Jens Mönig is in turn inspired by the work of Michael Hielscher, who has developed the SoekiaGPT tool, a solution that complements this educational approach.

The procedure can be summarised in the following steps:
1. Data Preparation

First, a collection of texts is needed that will serve as the basis for the model, such as fairy tales. These texts are divided into smaller units, such as words or letters. This process is called tokenisation. It is important to note that the content of the data is not as important as the order in which the units appear.

2. Creation of the Language Model (N-grams)

A language model is constructed based on n-grams. An n-gram is a sequence of n units (words, letters, etc.). The model records the frequency with which different n-grams appear in the data. For example, a 3-gram (trigram) model would record the frequency with which the sequence ‘Once upon a time’ appears in fairy tales. This model serves as a database that the text generator will use to predict the next unit in a sequence.

3. Text Generation

To generate text, the model uses a Markov chain. This process involves taking the last n units of the generated text and searching the model for n-grams starting with those units. The model randomly selects one of the matching n-grams and adds the last unit of the n-gram to the generated text. This process is repeated until a text of the desired length is generated. The randomness in the selection of the next n-gram introduces an element of ‘creativity’ into the generated text.

4. Settings and Parameters

Several parameters can be set to control text generation. One important parameter is ‘temperature,’ which controls the degree of randomness in the selection of the next n-gram. A high temperature generates more ‘creative’ text, while a low temperature produces more predictable text.

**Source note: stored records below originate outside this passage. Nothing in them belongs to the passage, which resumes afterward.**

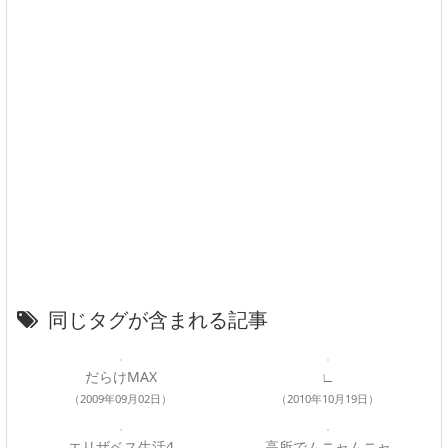
同じタグが含まれる記事
だらけMAX
∟
（2009年09月02日）
（2010年10月19日）
エリザベス生活4
高所でムニャムニャ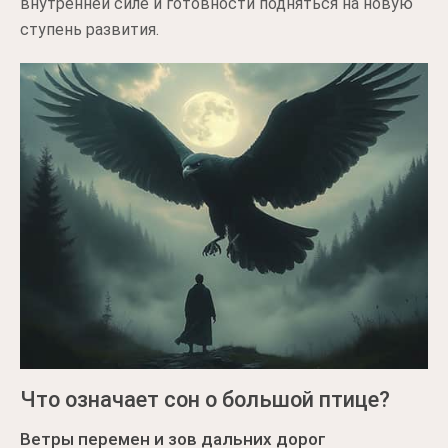
внутренней силе и готовности подняться на новую
ступень развития.
Что означает сон о большой птице?
Ветры перемен и зов дальних дорог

In addition, additional techniques can be incorporated to improve the quality of the generated text, such as the inclusion of synonyms or the consideration of the editing distance between words.

5. User Interaction

The text generator can be integrated into an interactive interface that allows the user to provide the first units of a sequence and observe how the model generates the rest.

What quality are we talking about?

It is important to note that the quality of the generated text is highly dependent on the quality and quantity of the data used to train the model. It is also important to understand the limitations of generative language models. These models are able to generate plausible sounding texts, but they are not necessarily accurate or reflective of reality. It is essential to be aware that these models are based on statistics and not on real knowledge of the world.

Constructionist pedagogical principle

This brilliant idea fits perfectly with the constructivist pedagogical principles that define the tool LearningML. Moreover, it allows to follow the same logical sequence of use: training, learning, evaluation and programming of a computer application. This facilitates its natural integration into the user interface.

The future of LearningML

For this reason, we would like to announce to you, dear users of LearningML, that we are working to implement this proposal. Although we cannot yet specify a date, we hope it will be soon. With this enhancement, we will be able to teach the fundamentals of Generative AI through LearningML.

We are excited about what is to come!